WORK TO BE COMPLETED:
Please report, as a bare number, how many lines below include the string "protection".

INFORMATION PROVIDED:
------------------------------------
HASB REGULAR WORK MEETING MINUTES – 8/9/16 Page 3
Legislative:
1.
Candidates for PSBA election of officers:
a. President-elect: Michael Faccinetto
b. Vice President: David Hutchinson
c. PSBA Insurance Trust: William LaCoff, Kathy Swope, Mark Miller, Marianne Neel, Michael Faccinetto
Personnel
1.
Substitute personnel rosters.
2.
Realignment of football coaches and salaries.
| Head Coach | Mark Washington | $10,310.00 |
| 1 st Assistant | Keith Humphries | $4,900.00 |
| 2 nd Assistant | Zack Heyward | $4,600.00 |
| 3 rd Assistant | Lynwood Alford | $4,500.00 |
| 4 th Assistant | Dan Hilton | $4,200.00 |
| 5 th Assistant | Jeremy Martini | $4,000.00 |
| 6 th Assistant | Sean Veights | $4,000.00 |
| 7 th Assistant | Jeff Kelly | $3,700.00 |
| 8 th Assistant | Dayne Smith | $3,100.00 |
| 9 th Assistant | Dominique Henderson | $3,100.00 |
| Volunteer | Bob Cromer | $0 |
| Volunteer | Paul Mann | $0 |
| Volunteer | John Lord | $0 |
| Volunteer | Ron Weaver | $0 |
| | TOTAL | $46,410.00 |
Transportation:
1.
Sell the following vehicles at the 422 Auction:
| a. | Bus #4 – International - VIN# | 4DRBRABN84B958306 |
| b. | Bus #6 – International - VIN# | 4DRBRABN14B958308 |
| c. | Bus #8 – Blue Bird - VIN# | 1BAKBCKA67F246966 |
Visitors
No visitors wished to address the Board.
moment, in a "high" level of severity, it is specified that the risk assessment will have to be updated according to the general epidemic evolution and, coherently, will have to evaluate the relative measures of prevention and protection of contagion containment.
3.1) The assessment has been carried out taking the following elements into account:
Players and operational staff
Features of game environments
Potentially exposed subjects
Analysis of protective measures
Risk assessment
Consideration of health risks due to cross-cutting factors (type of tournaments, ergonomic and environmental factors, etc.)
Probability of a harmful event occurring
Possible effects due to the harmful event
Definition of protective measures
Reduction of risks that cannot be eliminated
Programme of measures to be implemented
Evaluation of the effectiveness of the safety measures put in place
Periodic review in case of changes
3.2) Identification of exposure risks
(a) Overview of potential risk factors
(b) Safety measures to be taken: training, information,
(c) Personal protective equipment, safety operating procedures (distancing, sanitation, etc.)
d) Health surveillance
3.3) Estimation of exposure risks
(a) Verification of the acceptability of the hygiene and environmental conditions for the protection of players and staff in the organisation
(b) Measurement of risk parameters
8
------------------------------------
RESPONSE TO THE EXERCISE:
2